Tabii olabilir. Seçimlerin iki boyutu var. Biri söylem ve içerik, ikincisi ise sandık başında kişiler arasında yapılan tercihler. Fena bir hatip değil Ekrem İmamoğlu, bir iklim yaratacaktır. Tabii bu İmamoğlu’nun yükünü artıracaktır ama seçim başarısı halinde muhalefetin kısmen toparlanmasına imkan verecektir.

Diğer taraftan sorunun diğer ayağına gelecek olursak… DEM Partisi, görece olarak seçim başarısızlığı yaşadıktan sonra partinin içi karıştı. Bu partinin birkaç ayağı var. En başta PKK var, kim ne derse desin etkili parti üzerinde. Adayları belirliyorlar, söylemi belirliyorlar, kendi adamları var vs.  Öbür tarafta ise Sancar ve Buldan’ın işaret ettikleri bir demokratik Türkiye ile eklemlenme projesi vardı. Uzun süre bu politikalar götürüldü. Fakat sonuç seçim başarısızlığı ile bitince bu politikalar da tartışılmaya başlandı. Farklı aktörler parti içerisinde farklı ağırlıklar çıkartmaya başladı.

Benim kanaatim odur ki DEM Partisi biraz başıboş bir parti konumunda bugün. Başıboş derken; önceki dönem olduğu gibi net, belli bir stratejileri olan, belirli bir istikamete, belirli angajmanlarla yürüyen bir parti olmaktan çok fırsatlardan istifade etmeye çalışan, zaman zaman tereddüt içerisinde olan ama tabii demokratik projeden de kopmadan Kürt meselesini nasıl besleyeceğini düşünen bir siyasi parti durumunda. Tabii bunlar zaman zaman paradoks oluşturabiliyorlar. Mesela bir kesim pazarlıkçı bir siyaset izleyip Kürt meselesinde ne elde edebilirsek elde edelim stratejisini istiyor. Ama bu strateji demokratik güçlerin yanında durma stratejisi ile çelişebiliyor. Önümüzdeki dönemde hangisi ağır basacaktır, göreceğiz.
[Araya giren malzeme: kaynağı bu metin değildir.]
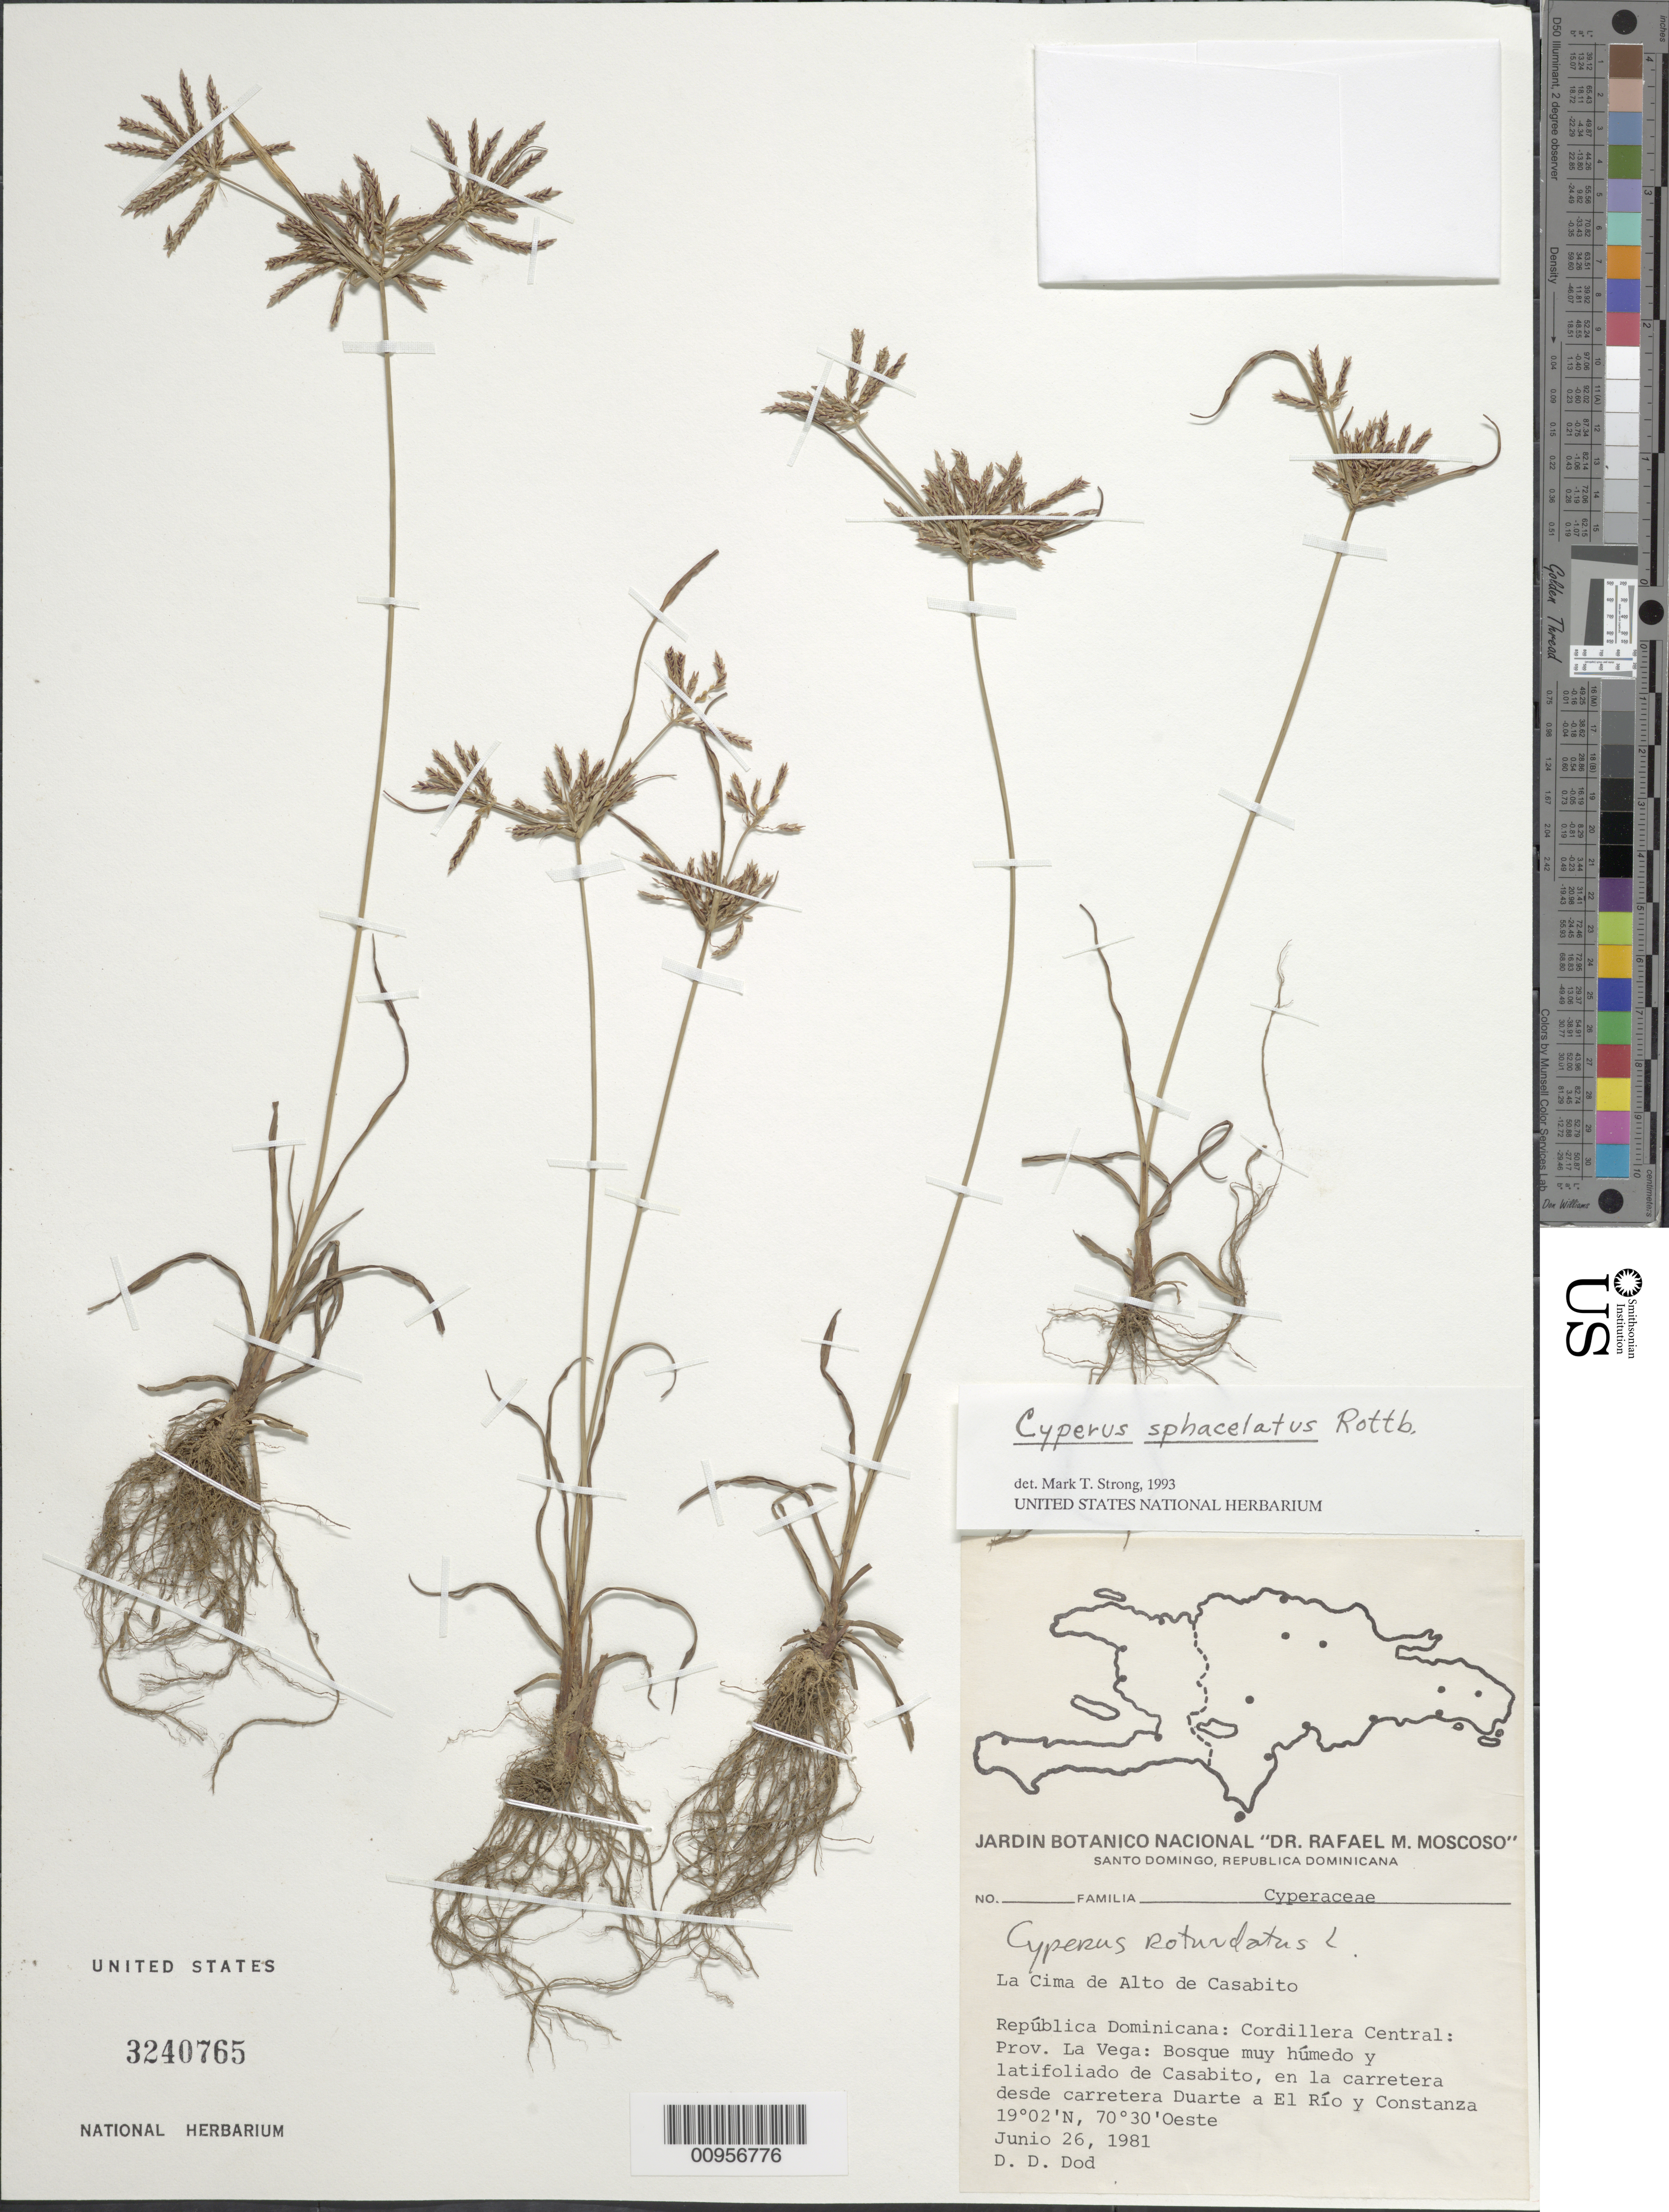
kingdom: Plantae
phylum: Tracheophyta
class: Liliopsida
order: Poales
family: Cyperaceae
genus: Cyperus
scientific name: Cyperus sphacelatus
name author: Rottb.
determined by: Strong, M. T., (US), Smithsonian Institution - National Museum of Natural History (UNITED STATES)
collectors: D. Dodd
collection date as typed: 26 Jun 1981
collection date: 1981-06-26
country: Dominican Republic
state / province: La Vega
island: Hispaniola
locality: Cordillera Central, bosque de Casabito, en la carretera desde Carretera Duarte a El Río y Constanza, la Cima de Alto de Casabito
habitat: Bosque muy húmedo y latifoliado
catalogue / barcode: US 3240765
İstanbul açısından bakacak olursak burada bir Kürt-CHP ittifakının -açık ya da örtülü- koşulara daha uygun olduğunu görüyoruz. Buna karşılık başka illerde ne olacağı da önemli. Güneydoğu’da kendi adaylarını çıkartacaktırlar. Bazı tartışmalı yerler de var destek noktasında. CHP buralarda DEM’e destek verebilir mi, veremez mi göreceğiz. Şu anda gördüğümüz CHP’nin özellikle sembolik belediyeleri kazanmak istikametinde daha cesur adımlar atarken DEM de kendi faydası istikametinde hareket etmekle sistemin içerisinde kalmaya çalışmak arasında git-gellerle hareket eden bir siyasi parti görünümünde.

İstanbul seçimleri için önemli olan bir başka seçmen dokusu daha var: İYİ Partili seçmenler. Malum Kılıçdaroğlu ve İmamoğlu 2019’daki seçimlerde açık bir şekilde masaya oturtmamakla birlikte bir koltuğuna İYİ Parti’yi diğer koltuğuna HDP’yi alarak bir kampanya yürütmüştü. Bugün İYİ Parti’de bu gittikçe zorlaşıyor. İYİ Parti özellikle seçim başarısızlığı sonrasındaki operasyonlarıyla, ittifakları reddetmesiyle, bunun parti içerisinde yarattığı kargaşalarla, Akşener’in daha sert lider, tek karar verici istikamette yürümesiyle büyük bir kan kaybı yaşıyor. Parti düzeyinde yaşanan bu kan kaybı seçmene nasıl tekabül edecektir bilmiyorum. Son araştırmaları da henüz görmedim. Acaba seçmen düzeyinde de bir kan kaybı var mı? Bu soru ortada duruyor.